Exercise inputs:
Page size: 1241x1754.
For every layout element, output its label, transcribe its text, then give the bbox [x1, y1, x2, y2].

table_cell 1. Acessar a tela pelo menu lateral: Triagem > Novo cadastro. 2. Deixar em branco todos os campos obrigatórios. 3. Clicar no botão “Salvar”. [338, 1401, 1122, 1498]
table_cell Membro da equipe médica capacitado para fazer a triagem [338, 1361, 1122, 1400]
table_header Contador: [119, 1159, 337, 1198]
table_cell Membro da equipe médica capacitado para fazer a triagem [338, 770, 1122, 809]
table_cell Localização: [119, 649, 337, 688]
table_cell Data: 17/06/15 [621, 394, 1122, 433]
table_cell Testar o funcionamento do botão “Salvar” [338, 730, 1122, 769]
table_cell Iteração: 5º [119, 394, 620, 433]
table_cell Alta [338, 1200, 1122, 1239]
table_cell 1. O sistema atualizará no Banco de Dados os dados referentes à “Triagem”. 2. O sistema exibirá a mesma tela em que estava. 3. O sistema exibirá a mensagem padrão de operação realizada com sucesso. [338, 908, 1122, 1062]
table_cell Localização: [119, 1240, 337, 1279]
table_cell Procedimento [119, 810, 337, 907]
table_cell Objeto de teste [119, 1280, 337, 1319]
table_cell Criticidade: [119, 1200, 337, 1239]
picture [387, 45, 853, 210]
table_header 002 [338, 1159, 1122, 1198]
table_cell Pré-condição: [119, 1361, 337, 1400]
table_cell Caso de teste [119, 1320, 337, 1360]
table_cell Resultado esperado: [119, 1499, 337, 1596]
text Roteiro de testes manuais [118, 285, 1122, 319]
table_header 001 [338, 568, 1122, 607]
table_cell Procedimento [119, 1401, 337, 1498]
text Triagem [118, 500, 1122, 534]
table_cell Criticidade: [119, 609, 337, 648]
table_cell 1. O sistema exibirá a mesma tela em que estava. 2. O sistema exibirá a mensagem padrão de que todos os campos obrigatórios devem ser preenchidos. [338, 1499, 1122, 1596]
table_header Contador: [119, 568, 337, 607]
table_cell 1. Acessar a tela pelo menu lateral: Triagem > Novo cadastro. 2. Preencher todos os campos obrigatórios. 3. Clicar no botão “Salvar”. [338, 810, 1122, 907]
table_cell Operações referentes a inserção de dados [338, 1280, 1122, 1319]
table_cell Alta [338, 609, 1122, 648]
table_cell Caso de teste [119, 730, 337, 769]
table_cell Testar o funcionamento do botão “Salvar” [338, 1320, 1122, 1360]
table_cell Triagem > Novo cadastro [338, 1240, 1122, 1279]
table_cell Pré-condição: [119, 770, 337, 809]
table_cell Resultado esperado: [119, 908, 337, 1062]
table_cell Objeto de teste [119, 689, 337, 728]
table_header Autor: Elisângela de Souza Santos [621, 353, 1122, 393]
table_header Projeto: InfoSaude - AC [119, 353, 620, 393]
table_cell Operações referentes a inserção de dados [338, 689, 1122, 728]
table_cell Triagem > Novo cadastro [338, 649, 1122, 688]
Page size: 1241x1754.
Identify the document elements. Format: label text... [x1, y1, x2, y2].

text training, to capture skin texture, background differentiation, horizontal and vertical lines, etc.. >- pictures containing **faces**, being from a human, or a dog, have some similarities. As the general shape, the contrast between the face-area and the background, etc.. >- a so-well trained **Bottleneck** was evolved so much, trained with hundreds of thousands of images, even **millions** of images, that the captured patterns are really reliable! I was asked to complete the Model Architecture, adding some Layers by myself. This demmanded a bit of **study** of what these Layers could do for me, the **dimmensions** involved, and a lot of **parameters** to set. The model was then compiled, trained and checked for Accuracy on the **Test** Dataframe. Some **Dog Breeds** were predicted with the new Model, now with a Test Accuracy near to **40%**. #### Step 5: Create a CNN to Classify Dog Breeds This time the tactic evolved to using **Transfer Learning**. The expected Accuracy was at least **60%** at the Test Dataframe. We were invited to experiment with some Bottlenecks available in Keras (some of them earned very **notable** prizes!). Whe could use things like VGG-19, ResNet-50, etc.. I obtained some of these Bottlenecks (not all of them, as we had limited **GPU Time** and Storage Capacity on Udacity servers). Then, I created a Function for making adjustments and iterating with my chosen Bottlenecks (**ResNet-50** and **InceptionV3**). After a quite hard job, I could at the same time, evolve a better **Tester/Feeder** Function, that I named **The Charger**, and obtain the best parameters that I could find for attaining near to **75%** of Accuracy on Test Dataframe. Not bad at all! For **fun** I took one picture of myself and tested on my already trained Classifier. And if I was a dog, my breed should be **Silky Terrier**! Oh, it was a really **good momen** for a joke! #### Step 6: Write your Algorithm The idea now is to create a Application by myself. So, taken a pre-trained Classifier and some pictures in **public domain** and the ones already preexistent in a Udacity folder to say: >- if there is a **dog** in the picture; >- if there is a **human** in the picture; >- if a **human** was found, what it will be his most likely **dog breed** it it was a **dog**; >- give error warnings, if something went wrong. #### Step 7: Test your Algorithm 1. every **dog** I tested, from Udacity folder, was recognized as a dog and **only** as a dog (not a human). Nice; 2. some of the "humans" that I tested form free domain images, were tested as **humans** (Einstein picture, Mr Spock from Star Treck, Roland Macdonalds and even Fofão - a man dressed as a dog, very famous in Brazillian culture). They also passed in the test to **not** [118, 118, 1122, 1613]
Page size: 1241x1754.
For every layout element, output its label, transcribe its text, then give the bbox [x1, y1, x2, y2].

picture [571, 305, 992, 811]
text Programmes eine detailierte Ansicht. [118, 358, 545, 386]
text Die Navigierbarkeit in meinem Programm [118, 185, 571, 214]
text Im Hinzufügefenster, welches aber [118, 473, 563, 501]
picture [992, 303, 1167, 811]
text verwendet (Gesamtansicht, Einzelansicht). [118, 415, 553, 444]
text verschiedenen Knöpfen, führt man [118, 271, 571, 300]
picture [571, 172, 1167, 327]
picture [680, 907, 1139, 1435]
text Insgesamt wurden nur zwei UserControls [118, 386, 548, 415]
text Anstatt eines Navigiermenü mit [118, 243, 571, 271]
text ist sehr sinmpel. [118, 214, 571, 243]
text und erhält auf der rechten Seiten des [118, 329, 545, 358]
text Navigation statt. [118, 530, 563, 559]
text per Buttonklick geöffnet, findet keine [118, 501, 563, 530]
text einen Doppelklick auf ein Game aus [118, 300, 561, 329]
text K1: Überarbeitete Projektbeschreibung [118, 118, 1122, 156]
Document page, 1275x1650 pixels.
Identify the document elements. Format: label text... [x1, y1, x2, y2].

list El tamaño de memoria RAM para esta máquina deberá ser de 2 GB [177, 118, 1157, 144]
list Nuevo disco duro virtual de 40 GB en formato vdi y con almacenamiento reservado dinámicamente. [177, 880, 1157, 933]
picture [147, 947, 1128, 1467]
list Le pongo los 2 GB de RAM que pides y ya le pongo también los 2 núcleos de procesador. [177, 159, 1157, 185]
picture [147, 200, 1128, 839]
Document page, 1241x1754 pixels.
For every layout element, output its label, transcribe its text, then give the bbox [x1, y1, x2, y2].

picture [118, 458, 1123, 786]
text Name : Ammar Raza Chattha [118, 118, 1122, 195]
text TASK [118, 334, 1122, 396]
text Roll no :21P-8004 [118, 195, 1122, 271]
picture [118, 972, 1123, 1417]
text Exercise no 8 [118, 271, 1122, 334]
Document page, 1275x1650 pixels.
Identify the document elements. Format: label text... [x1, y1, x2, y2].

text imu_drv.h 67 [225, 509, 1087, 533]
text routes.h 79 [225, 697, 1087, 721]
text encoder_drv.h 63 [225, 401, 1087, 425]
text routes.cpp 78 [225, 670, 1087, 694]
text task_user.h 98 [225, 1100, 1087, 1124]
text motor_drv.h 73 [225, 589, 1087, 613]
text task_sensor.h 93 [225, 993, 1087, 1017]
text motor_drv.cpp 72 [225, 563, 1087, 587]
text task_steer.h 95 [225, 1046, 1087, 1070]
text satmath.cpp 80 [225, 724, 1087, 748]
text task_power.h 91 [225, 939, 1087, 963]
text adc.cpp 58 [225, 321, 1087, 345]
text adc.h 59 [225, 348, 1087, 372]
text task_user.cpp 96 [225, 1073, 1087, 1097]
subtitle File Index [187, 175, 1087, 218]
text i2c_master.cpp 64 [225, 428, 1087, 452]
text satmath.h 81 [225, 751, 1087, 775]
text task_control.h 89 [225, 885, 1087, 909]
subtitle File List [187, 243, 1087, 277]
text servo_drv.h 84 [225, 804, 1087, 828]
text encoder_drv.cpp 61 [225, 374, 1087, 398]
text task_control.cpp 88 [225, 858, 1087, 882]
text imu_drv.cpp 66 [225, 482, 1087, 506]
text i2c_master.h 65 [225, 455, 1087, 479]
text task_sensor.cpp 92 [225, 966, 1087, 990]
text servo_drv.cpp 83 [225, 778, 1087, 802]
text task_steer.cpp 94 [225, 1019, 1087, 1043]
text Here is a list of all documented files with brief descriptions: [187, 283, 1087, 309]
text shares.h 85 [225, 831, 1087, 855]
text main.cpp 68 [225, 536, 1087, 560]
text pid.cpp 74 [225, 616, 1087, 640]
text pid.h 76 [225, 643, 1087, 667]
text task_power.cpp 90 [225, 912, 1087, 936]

Work instructions:
Identify every line in the items above that contains the word "capacitado" and copy each of those lines. Case counts.

Exercise solution:
table_cell Membro da equipe médica capacitado para fazer a triagem [338, 1361, 1122, 1400]
table_cell Membro da equipe médica capacitado para fazer a triagem [338, 770, 1122, 809]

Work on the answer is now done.